Add Chairman Avery’s Hunan Heat Sauce to your creation and serve with pride.
1 Red Pepper, remove seeds and cut approximately ¾” x ¾”
1 Medium Yellow Onions, cut cut approximately ¾” x ¾”
5 Yukon Gold Potatoes cut approximately ½” x ½” x ½”
25 Brussel Sprouts
4 carrots cut approximately ½” thick for 1” diameter
2/3 tsp. Crushed Garlic
⅔ tsp. Coarse Sea Salt and Black pepper
¼ cup Olive Oil
2 tbsp. of Chairman Avery’s Hunan Heat Sauce
Add garlic, salt and black peppers in a bowl and pour over all the vegetables. Transfers to shallow baking pan and drizzle some more olive oil.
Bake for 10 to 15 minutes or until they are brown at 400-425 degrees and turn them over and bake 10 minutes or until they are ready. Finish with Chairman Avery’s Hunan Heat Sauce.
Note. Don’t crowd the pan. The vegetables will be happier that way.
Empress Lee’s Fried Rice
2 tbsp. Canola oil
1 small yellow onion, diced
2 medium carrots, peeled and cut into 1/4-inch dice
6 scallions, white and green parts separated, both parts thinly sliced
2 large garlic cloves, minced
⅔ cup chopped broccoli or cut green beans
4 cups cooked short-grain brown rice (see Note)

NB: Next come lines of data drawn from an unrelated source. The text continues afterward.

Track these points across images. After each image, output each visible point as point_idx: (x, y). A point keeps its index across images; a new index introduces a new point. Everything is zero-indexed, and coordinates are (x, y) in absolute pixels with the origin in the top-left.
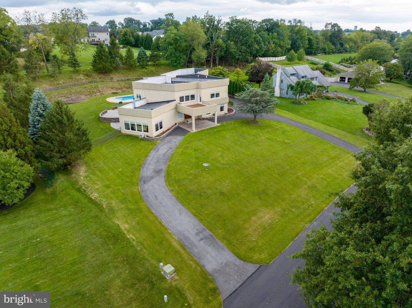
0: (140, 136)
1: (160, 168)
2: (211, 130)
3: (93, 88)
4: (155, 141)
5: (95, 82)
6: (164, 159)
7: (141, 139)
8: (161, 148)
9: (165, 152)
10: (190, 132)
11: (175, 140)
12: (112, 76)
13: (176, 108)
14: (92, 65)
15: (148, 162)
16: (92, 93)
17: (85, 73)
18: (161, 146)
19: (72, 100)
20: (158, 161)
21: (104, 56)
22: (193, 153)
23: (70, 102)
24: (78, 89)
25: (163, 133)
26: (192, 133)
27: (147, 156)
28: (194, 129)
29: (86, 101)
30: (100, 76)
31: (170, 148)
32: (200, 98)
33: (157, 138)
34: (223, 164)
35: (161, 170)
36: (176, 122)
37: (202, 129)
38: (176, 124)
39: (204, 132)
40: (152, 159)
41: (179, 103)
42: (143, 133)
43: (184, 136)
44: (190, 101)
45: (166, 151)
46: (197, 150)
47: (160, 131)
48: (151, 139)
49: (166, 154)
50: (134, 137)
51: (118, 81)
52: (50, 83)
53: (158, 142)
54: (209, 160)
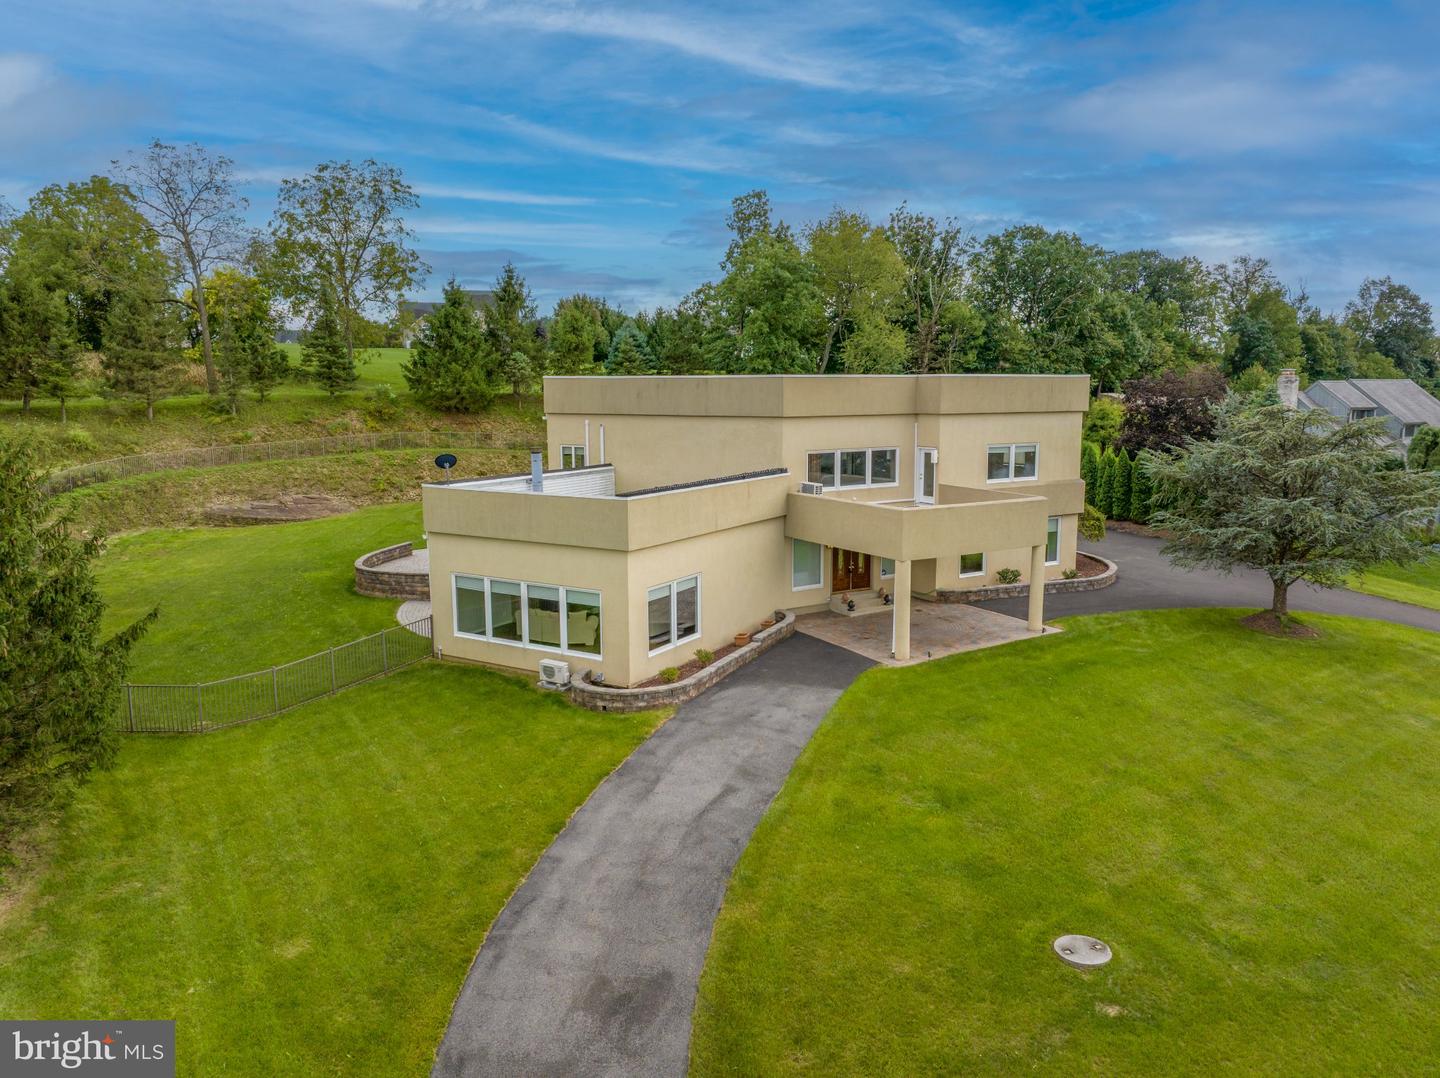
0: (543, 677)
1: (652, 957)
2: (1020, 661)
3: (392, 465)
4: (639, 717)
5: (408, 443)
6: (696, 869)
7: (548, 695)
8: (679, 764)
9: (702, 804)
10: (875, 663)
11: (781, 715)
12: (489, 427)
13: (786, 517)
14: (405, 376)
15: (553, 890)
16: (382, 487)
17: (372, 406)
18: (679, 751)
19: (281, 510)
20: (639, 885)
21: (461, 338)
22: (932, 823)
23: (266, 514)
24: (322, 465)
25: (703, 660)
26: (894, 671)
27: (555, 829)
28: (903, 650)
29: (343, 516)
30: (435, 424)
31: (747, 773)
32: (929, 468)
33: (654, 695)
34: (1245, 951)
35: (661, 981)
36: (782, 607)
37: (953, 651)
38: (780, 616)
39: (973, 667)
40: (592, 862)
41: (806, 489)
42: (562, 658)
43: (839, 687)
44: (869, 485)
45: (712, 791)
46: (963, 799)
47: (679, 650)
48: (613, 698)
49: (713, 816)
50: (507, 680)
51: (512, 446)
52: (203, 435)
53: (662, 718)
54: (1097, 899)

1/2 lb raw medium or small shrimp deveined (you can substitute chicken breast cut into bit sized pieces)
2 large eggs, lightly beaten
¼ tsp or more salt
2 tbsp. soy sauce
2 tbsp. vegetable oil
In a nonstick wok or large skillet, heat the oil. Add the onion, carrots and stir-fry over med high heat until softened, about 4 minutes. Add the garlic and ginger, and cook until fragrant, about 1 minute. Cook scramble egg and put it on the side. Add the rice, soy sauce, salt and all but 1 tablespoon of the scallion and stir-fry until the rice is heated through and beginning to brown, about 3 minutes (Prefer One day old rice).
Push the fried rice to the side of the pan to create a well. Pour the eggs into the well and cook, stirring gently, until nearly set. Toss the fried rice with the eggs and cook for 1 minute. Remove the skillet from the heat and add the soy sauce. Transfer the fried rice to bowls, garnish with the remaining 1 tablespoon of scallion greens and serve with Chairman Avery’s Hunan Heat Sauce on the side.

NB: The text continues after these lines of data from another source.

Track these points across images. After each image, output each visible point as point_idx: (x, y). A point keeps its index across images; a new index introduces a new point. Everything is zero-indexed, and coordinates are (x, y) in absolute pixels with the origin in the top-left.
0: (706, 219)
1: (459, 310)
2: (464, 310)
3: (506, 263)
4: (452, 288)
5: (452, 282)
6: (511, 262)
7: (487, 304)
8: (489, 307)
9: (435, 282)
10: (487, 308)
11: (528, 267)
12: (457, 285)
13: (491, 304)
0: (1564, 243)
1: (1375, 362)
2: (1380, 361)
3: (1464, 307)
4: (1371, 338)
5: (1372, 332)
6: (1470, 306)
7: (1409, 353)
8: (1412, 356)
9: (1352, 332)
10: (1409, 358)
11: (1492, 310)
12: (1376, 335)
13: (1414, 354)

If you want to use shrimp, chicken or beef, add ½ tsp cornstarch, egg white, 1 tsp soy sauce and marinate
for half an hour and cook in med high heat instead of shrimp.
NOTES: To cook the rice, in a medium saucepan combine 1 1/2 cups raw rice with 3 cups of water and a large pinch of salt and bring to a boil. Cover and simmer over low heat until the rice is cooked and the water is absorbed, about 45 minutes. Remove from the heat and let stand for 10 minutes. Use the rice right away or refrigerate.
Citizen Pickar’s Seared Pickled Okra
Citizen Pickar was down to his last spoonful of Hunan Heat Sauce. Naturally, he went big and created original flavors The Chairman finds most delectable. Many thanks to Citizen Pickar for sharing his creation.
Seasoned rice vinegar
Hunan Heat Sauce
Slice okra in half lengthwise. Add The Chairman’s sauce. Mix. Sear in a hot pan (hard sear removes okra’s sliminess). Add butter for richness. Once the okra is well seared, flip. Pour seasoned rice vinegar into the pan, coating the okra. Let that cook down, pull out and they’re ready to serve.